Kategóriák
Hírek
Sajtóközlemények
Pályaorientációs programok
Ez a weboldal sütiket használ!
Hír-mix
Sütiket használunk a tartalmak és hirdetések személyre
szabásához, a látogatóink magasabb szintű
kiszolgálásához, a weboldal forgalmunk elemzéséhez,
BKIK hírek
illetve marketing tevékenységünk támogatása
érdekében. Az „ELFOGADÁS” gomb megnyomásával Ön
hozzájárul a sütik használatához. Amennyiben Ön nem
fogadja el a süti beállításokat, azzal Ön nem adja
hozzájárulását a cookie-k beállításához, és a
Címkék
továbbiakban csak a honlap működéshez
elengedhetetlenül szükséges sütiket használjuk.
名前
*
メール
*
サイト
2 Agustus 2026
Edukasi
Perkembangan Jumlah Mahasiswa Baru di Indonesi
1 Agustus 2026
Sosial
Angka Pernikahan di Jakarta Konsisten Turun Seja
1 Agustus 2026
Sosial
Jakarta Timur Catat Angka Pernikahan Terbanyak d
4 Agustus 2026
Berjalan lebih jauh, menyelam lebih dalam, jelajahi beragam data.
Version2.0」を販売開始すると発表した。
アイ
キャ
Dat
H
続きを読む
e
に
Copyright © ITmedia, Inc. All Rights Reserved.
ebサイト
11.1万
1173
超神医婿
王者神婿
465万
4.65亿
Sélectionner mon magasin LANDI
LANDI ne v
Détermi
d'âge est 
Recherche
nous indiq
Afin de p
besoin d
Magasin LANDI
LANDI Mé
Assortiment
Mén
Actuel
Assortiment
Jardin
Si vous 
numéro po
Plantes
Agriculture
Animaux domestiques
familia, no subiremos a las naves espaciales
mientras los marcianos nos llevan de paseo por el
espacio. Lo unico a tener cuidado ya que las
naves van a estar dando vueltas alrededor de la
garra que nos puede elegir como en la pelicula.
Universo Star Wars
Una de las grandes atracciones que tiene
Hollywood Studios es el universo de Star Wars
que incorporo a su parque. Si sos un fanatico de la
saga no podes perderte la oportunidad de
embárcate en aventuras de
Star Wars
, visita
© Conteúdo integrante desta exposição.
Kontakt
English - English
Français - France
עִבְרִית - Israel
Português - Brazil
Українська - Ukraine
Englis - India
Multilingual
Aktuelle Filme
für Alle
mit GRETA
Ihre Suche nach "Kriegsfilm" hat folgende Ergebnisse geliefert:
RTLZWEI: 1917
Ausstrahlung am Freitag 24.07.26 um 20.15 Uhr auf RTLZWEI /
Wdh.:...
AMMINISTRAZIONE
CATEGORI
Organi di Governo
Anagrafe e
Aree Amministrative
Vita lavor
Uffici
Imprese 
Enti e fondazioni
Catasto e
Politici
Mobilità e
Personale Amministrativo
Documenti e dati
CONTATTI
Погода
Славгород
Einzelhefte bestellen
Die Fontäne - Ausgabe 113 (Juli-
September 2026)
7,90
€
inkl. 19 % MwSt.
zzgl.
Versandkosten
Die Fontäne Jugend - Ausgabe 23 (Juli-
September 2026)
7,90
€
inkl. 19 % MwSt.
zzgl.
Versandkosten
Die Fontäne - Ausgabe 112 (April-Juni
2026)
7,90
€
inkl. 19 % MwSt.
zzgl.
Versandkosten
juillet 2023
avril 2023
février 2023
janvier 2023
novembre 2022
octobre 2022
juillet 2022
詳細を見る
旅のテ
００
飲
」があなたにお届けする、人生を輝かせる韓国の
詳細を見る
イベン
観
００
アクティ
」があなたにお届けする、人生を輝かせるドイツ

Task: Reproduce the lines of the entries above, from the first line through the line that contains "saga no podes perderte la oportunidad de", including that line.

Exercise response:
Kategóriák
Hírek
Sajtóközlemények
Pályaorientációs programok
Ez a weboldal sütiket használ!
Hír-mix
Sütiket használunk a tartalmak és hirdetések személyre
szabásához, a látogatóink magasabb szintű
kiszolgálásához, a weboldal forgalmunk elemzéséhez,
BKIK hírek
illetve marketing tevékenységünk támogatása
érdekében. Az „ELFOGADÁS” gomb megnyomásával Ön
hozzájárul a sütik használatához. Amennyiben Ön nem
fogadja el a süti beállításokat, azzal Ön nem adja
hozzájárulását a cookie-k beállításához, és a
Címkék
továbbiakban csak a honlap működéshez
elengedhetetlenül szükséges sütiket használjuk.
名前
*
メール
*
サイト
2 Agustus 2026
Edukasi
Perkembangan Jumlah Mahasiswa Baru di Indonesi
1 Agustus 2026
Sosial
Angka Pernikahan di Jakarta Konsisten Turun Seja
1 Agustus 2026
Sosial
Jakarta Timur Catat Angka Pernikahan Terbanyak d
4 Agustus 2026
Berjalan lebih jauh, menyelam lebih dalam, jelajahi beragam data.
Version2.0」を販売開始すると発表した。
アイ
キャ
Dat
H
続きを読む
e
に
Copyright © ITmedia, Inc. All Rights Reserved.
ebサイト
11.1万
1173
超神医婿
王者神婿
465万
4.65亿
Sélectionner mon magasin LANDI
LANDI ne v
Détermi
d'âge est 
Recherche
nous indiq
Afin de p
besoin d
Magasin LANDI
LANDI Mé
Assortiment
Mén
Actuel
Assortiment
Jardin
Si vous 
numéro po
Plantes
Agriculture
Animaux domestiques
familia, no subiremos a las naves espaciales
mientras los marcianos nos llevan de paseo por el
espacio. Lo unico a tener cuidado ya que las
naves van a estar dando vueltas alrededor de la
garra que nos puede elegir como en la pelicula.
Universo Star Wars
Una de las grandes atracciones que tiene
Hollywood Studios es el universo de Star Wars
que incorporo a su parque. Si sos un fanatico de la
saga no podes perderte la oportunidad de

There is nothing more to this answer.